- Task directions -
Give everything from the start of the rows down to the line containing "Картофельные", including that line, as a JSON list of strings with one string per line. Leave out blank lines.

[Collected data]
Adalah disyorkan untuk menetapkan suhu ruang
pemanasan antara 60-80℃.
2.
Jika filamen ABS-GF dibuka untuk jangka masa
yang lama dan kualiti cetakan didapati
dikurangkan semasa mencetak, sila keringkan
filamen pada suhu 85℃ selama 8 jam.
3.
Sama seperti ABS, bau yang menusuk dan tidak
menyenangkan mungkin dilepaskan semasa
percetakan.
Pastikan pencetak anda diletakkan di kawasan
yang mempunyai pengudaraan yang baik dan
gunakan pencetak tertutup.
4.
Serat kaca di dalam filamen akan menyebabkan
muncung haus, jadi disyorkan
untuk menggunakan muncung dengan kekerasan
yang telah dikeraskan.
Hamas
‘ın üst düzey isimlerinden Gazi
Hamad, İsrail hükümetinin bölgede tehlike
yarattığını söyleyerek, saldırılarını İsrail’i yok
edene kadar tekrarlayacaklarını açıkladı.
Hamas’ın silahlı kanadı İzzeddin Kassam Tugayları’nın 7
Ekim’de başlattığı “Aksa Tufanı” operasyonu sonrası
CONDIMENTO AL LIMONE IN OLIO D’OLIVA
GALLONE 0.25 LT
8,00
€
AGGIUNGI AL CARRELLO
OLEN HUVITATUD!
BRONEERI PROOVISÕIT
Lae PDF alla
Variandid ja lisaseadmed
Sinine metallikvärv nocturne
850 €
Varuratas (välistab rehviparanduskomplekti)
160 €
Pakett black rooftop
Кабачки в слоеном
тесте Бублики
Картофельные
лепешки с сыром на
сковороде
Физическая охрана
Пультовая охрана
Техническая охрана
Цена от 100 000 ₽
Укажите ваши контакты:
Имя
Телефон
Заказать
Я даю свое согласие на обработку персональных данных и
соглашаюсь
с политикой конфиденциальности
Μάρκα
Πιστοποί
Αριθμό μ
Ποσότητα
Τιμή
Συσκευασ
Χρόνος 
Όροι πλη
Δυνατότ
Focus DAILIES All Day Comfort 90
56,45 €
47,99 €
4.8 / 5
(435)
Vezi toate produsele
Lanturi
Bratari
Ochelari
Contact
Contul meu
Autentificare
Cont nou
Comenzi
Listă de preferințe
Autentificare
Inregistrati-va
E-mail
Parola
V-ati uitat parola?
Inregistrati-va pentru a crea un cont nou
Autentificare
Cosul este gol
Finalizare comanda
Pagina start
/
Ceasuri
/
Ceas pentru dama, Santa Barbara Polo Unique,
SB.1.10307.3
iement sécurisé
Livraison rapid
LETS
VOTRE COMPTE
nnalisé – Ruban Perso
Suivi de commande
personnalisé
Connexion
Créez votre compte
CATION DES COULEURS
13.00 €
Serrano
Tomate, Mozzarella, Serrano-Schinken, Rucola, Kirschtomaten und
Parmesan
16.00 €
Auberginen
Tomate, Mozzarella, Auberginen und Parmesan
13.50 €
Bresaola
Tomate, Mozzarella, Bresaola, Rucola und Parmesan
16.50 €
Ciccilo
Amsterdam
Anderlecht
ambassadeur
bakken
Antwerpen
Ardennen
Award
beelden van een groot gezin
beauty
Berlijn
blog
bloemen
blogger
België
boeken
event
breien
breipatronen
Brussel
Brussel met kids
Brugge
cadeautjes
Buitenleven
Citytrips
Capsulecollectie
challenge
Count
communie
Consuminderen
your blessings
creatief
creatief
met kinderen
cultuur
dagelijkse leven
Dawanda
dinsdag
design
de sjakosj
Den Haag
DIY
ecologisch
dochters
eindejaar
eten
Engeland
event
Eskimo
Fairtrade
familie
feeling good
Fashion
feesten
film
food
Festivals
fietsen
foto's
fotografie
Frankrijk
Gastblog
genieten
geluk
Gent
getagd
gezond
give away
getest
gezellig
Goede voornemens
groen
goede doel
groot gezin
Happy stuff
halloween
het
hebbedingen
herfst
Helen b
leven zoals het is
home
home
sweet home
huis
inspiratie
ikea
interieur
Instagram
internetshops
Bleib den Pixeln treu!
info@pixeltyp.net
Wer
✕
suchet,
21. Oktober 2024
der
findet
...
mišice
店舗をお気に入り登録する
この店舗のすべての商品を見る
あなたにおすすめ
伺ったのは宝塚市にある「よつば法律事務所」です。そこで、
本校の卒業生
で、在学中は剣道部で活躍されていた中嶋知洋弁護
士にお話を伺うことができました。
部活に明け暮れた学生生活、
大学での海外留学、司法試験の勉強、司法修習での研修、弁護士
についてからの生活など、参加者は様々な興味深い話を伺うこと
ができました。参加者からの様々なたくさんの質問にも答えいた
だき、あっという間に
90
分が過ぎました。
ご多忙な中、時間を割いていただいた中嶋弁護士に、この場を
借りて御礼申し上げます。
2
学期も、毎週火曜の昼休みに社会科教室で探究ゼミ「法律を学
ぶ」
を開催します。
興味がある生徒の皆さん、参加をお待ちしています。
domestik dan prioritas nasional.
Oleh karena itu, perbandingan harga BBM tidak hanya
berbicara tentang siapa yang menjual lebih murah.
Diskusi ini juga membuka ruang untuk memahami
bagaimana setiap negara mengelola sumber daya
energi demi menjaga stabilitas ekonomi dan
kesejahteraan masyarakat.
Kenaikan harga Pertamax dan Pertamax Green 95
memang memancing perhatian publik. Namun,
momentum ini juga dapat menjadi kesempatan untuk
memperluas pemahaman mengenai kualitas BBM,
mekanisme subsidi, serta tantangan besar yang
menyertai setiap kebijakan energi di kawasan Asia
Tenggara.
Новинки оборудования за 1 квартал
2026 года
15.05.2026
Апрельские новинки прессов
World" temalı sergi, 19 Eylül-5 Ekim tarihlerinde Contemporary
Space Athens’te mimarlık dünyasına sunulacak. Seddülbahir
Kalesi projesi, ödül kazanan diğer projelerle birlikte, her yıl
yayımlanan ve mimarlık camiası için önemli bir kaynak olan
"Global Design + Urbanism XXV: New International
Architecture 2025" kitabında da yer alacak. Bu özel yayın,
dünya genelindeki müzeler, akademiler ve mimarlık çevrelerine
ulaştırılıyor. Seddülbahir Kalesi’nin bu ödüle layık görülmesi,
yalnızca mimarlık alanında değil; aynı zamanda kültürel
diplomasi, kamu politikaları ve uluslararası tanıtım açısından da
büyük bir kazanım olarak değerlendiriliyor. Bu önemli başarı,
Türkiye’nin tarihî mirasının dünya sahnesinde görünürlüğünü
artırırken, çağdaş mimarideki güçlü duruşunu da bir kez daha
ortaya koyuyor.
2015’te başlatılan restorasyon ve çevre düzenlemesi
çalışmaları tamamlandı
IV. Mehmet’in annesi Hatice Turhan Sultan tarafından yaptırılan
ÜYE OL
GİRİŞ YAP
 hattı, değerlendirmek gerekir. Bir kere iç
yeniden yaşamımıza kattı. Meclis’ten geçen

- Expected answer -
[
  "Adalah disyorkan untuk menetapkan suhu ruang",
  "pemanasan antara 60-80℃.",
  "2.",
  "Jika filamen ABS-GF dibuka untuk jangka masa",
  "yang lama dan kualiti cetakan didapati",
  "dikurangkan semasa mencetak, sila keringkan",
  "filamen pada suhu 85℃ selama 8 jam.",
  "3.",
  "Sama seperti ABS, bau yang menusuk dan tidak",
  "menyenangkan mungkin dilepaskan semasa",
  "percetakan.",
  "Pastikan pencetak anda diletakkan di kawasan",
  "yang mempunyai pengudaraan yang baik dan",
  "gunakan pencetak tertutup.",
  "4.",
  "Serat kaca di dalam filamen akan menyebabkan",
  "muncung haus, jadi disyorkan",
  "untuk menggunakan muncung dengan kekerasan",
  "yang telah dikeraskan.",
  "Hamas",
  "‘ın üst düzey isimlerinden Gazi",
  "Hamad, İsrail hükümetinin bölgede tehlike",
  "yarattığını söyleyerek, saldırılarını İsrail’i yok",
  "edene kadar tekrarlayacaklarını açıkladı.",
  "Hamas’ın silahlı kanadı İzzeddin Kassam Tugayları’nın 7",
  "Ekim’de başlattığı “Aksa Tufanı” operasyonu sonrası",
  "CONDIMENTO AL LIMONE IN OLIO D’OLIVA",
  "GALLONE 0.25 LT",
  "8,00",
  "€",
  "AGGIUNGI AL CARRELLO",
  "OLEN HUVITATUD!",
  "BRONEERI PROOVISÕIT",
  "Lae PDF alla",
  "Variandid ja lisaseadmed",
  "Sinine metallikvärv nocturne",
  "850 €",
  "Varuratas (välistab rehviparanduskomplekti)",
  "160 €",
  "Pakett black rooftop",
  "Кабачки в слоеном",
  "тесте Бублики",
  "Картофельные"
]